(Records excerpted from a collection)
• • • • • • •

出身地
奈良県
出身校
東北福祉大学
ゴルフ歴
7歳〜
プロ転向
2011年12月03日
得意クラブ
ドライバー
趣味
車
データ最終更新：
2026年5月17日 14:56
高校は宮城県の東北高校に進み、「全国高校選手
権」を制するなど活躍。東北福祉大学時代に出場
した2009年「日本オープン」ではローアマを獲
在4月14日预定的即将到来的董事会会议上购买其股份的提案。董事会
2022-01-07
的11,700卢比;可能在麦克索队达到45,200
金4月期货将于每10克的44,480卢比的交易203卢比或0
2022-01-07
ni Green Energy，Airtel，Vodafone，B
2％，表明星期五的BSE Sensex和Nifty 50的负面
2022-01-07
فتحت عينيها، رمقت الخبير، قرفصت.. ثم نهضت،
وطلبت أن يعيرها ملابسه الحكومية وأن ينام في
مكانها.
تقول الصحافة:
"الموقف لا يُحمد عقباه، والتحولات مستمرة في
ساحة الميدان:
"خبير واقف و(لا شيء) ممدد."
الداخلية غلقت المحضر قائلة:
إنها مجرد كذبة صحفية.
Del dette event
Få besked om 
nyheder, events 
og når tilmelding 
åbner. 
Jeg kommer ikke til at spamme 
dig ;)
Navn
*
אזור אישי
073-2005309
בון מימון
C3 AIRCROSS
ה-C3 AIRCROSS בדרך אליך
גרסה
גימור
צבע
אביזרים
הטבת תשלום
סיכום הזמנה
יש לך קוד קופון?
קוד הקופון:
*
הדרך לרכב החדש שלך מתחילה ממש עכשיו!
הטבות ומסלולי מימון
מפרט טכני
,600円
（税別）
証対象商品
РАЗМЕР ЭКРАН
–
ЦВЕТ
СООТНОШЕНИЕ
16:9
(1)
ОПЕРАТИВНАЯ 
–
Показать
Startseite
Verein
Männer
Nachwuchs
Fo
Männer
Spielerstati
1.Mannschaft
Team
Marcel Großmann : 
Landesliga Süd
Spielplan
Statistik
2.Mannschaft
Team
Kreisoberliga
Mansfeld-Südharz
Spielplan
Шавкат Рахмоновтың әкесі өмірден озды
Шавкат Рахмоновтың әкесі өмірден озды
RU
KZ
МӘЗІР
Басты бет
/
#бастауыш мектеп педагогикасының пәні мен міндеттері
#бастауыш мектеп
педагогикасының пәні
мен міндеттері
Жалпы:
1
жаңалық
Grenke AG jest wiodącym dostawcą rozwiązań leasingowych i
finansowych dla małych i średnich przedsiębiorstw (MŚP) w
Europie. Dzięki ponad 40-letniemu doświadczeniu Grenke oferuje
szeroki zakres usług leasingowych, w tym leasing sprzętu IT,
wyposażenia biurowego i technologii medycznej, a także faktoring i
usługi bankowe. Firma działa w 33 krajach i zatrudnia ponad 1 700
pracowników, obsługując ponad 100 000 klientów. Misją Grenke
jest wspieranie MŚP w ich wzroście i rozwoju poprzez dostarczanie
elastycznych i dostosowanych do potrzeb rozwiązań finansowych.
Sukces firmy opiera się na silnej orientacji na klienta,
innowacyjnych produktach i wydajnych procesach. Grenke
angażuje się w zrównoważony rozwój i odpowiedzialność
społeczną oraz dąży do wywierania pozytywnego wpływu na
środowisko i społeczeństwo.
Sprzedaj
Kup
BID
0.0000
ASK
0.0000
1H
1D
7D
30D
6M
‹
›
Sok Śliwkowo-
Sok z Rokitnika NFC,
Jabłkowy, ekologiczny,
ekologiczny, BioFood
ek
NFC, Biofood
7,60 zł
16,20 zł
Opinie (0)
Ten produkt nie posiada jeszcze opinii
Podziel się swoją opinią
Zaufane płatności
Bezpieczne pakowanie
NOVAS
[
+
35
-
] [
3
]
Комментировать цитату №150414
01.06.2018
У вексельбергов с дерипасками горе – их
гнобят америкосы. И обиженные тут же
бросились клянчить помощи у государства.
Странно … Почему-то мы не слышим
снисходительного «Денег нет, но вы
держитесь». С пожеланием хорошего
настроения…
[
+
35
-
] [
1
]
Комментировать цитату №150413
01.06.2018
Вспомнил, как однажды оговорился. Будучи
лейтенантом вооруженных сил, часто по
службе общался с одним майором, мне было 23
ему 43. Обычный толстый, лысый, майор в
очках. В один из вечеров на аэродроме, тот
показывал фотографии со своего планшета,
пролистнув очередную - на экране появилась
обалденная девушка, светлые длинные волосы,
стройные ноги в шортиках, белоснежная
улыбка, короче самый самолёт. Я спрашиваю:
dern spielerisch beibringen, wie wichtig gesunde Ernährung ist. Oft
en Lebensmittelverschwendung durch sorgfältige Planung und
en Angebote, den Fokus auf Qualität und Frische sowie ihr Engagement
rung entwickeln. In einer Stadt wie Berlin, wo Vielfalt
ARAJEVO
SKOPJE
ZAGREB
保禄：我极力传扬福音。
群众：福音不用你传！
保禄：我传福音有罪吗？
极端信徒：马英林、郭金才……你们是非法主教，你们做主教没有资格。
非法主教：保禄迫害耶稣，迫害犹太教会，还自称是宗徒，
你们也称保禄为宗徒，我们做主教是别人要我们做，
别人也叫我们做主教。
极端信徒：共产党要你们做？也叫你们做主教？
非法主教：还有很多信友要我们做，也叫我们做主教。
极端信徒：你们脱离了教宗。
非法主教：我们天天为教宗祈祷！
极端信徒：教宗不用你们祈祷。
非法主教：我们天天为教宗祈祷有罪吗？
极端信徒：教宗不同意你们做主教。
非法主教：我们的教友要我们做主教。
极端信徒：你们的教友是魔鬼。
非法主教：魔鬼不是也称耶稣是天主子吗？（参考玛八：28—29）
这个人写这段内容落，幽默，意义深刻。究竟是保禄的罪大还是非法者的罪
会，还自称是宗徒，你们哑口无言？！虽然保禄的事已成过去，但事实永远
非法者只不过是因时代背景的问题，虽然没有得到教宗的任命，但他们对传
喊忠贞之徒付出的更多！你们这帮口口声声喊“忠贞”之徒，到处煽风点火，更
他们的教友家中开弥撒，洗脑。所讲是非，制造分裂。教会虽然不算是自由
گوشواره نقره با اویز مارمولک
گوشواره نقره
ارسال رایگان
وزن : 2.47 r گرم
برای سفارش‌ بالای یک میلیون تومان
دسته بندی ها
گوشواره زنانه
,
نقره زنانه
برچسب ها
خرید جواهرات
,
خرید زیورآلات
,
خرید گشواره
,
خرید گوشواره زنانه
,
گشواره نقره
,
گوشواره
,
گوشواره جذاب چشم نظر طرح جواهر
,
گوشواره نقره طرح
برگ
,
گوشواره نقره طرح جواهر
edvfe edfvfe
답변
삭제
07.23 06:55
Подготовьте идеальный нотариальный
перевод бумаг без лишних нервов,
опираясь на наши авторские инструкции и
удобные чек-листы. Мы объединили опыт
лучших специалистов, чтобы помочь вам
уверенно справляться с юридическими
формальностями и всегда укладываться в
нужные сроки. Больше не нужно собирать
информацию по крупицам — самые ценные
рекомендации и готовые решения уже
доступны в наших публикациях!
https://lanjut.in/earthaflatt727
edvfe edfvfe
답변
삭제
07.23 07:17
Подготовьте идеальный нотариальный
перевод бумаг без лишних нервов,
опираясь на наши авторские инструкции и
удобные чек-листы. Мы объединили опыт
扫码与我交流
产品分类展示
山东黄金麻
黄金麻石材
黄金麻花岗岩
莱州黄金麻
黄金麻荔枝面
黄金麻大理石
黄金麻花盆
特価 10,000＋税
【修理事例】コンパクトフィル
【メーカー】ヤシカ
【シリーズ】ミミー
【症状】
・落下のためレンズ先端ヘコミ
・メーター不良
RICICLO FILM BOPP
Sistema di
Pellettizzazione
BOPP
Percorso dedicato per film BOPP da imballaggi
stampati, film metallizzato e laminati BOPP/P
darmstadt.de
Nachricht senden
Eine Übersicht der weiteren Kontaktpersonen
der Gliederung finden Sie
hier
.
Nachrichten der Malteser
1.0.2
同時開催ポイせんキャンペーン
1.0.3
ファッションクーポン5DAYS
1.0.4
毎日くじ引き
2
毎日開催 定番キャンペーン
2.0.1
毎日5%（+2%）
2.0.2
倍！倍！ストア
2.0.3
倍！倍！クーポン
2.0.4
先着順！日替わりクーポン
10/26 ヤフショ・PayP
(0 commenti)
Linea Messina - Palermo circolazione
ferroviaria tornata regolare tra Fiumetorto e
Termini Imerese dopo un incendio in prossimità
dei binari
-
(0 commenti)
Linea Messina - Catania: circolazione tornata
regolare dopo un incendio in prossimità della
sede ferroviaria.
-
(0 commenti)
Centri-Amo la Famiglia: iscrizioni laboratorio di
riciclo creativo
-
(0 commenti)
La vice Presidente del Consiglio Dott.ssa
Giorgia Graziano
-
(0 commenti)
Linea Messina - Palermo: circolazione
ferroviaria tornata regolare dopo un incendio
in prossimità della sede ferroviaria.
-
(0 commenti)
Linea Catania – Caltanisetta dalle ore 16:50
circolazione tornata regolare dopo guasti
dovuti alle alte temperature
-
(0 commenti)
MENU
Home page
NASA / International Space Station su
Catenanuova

• • • • • • •

What is needed: List all lines above in which the string "ferroviaria" appears.

Written reply:
ferroviaria tornata regolare tra Fiumetorto e
sede ferroviaria.
ferroviaria tornata regolare dopo un incendio
in prossimità della sede ferroviaria.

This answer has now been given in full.